By way of an example, here is some current data. This first plot is all of the frame times from all games played with filtering (times in ms on the vertical axis, time by day horizontally). The labels are the patch versions. As we noticed before, our patches vary by up to 5 or 6 milliseconds.
Now, let’s look at all SR games in North America:
That’s better, but we’re still seeing a lot of noise throughout a patch. Refining further, we’ll only look at games which have no frame cap (well, locked to a max of 240fps) and have vsync off.
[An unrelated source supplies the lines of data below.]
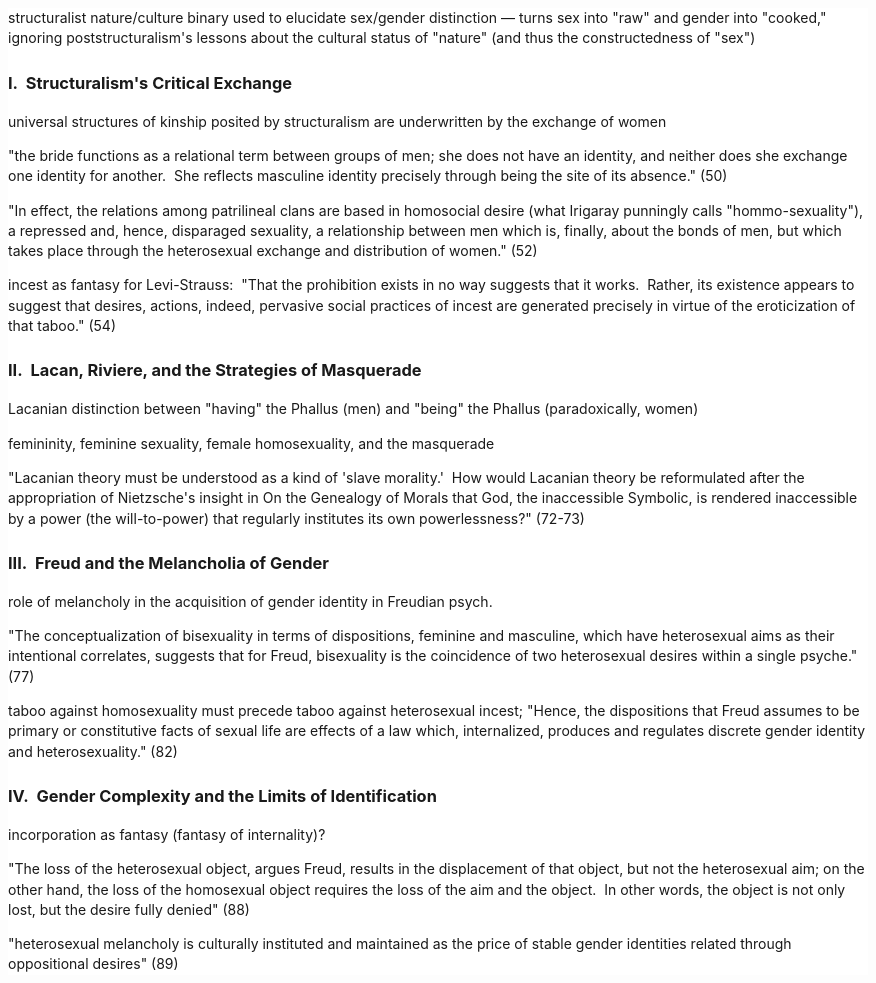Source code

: structuralist nature/culture binary used to elucidate sex/gender distinction — turns sex into "raw" and gender into "cooked," ignoring poststructuralism's lessons about the cultural status of "nature" (and thus the constructedness of "sex")

### I.  Structuralism's Critical Exchange

universal structures of kinship posited by structuralism are underwritten by the exchange of women

"the bride functions as a relational term between groups of men; she does not have an identity, and neither does she exchange one identity for another.  She reflects masculine identity precisely through being the site of its absence." (50)

"In effect, the relations among patrilineal clans are based in homosocial desire (what Irigaray punningly calls "hommo-sexuality"), a repressed and, hence, disparaged sexuality, a relationship between men which is, finally, about the bonds of men, but which takes place through the heterosexual exchange and distribution of women." (52)

incest as fantasy for Levi-Strauss:  "That the prohibition exists in no way suggests that it works.  Rather, its existence appears to suggest that desires, actions, indeed, pervasive social practices of incest are generated precisely in virtue of the eroticization of that taboo." (54)

### II.  Lacan, Riviere, and the Strategies of Masquerade

Lacanian distinction between "having" the Phallus (men) and "being" the Phallus (paradoxically, women)

femininity, feminine sexuality, female homosexuality, and the masquerade

"Lacanian theory must be understood as a kind of 'slave morality.'  How would Lacanian theory be reformulated after the appropriation of Nietzsche's insight in On the Genealogy of Morals that God, the inaccessible Symbolic, is rendered inaccessible by a power (the will-to-power) that regularly institutes its own powerlessness?" (72-73)

### III.  Freud and the Melancholia of Gender

role of melancholy in the acquisition of gender identity in Freudian psych.

"The conceptualization of bisexuality in terms of dispositions, feminine and masculine, which have heterosexual aims as their intentional correlates, suggests that for Freud, bisexuality is the coincidence of two heterosexual desires within a single psyche." (77)

taboo against homosexuality must precede taboo against heterosexual incest; "Hence, the dispositions that Freud assumes to be primary or constitutive facts of sexual life are effects of a law which, internalized, produces and regulates discrete gender identity and heterosexuality." (82)

### IV.  Gender Complexity and the Limits of Identification

incorporation as fantasy (fantasy of internality)?

"The loss of the heterosexual object, argues Freud, results in the displacement of that object, but not the heterosexual aim; on the other hand, the loss of the homosexual object requires the loss of the aim and the object.  In other words, the object is not only lost, but the desire fully denied" (88)

"heterosexual melancholy is culturally instituted and maintained as the price of stable gender identities related through oppositional desires" (89)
This is better again, but we’re still seeing odd transitions in and out of a patch cycle. Enhancing one more time, we’ll look at only machines within have a particular range of performance. We’ll use PassMark for now, and just look at CPUs with a PassMark score of between 7,000 and 8,000 (the higher the score the faster the computer). This is midrange for North America.
Now this looks good! Day by day we can see very slight variations in frame times (+/-0.2ms at worst for 9.13 and 9.14, with the rest around +/-0.05ms). Transitions from patch to patch are generally pretty smooth, except for 9.13 and 9.14, which stand out. Those patches are almost 1ms slower on average. In our original plots, we could see that those patches were slower, but it wasn’t clear by how much, and we would’ve had to wait a few days to see if it was a consistent trend or just noise. With this data, we can see immediately that there is a performance regression and we can attribute it to the change in patch. In this case the slowdown was due to the Arcade effects.
If we plot all of the different bands of PassMarks individually (in groups of 1,000), we see this:
This data is fantastic! It allows us to make performance extrapolations as well as accurately pinpoint changes in performance. For example, if a developer is working on a machine which has a PassMark of 15,000 and adds functionality which slows the game by 0.5ms, then we can say with some confidence that a player with a PassMark of 2,000 will have a performance drop of about 2.5ms.
If you must have frames per second, then this corresponds to a developer’s machine dropping from 168fps to 152fps, and the players dropping from 39fps to 35fps. Knowing the average PassMark score for a region also allows us to make educated guesses as to the performance impact in that region.
In retrospect, this all feels pretty obvious. All the factors mentioned above have a marked impact on the speed of a game - the CPU in particular. Those factors must be taken into consideration when measuring and comparing performance, so collecting it is crucial.
Keep in mind that we’re still just measuring the average frame time over an entire game. That’s a pretty crude metric, so we need to collect a lot of data in order to reduce the noise inherent in that measurement. Fortunately, League has a pretty large player base, so we have a lot of data to sift through (which is a problem in itself).
What this gives us is the ability to see when a performance regression has slipped through QA or was triggered by a micropatch. What it doesn’t give us is the ability to determine exactly what caused the slowdown (or speed up).
We need a different set of information for that... but that’s a story for another time.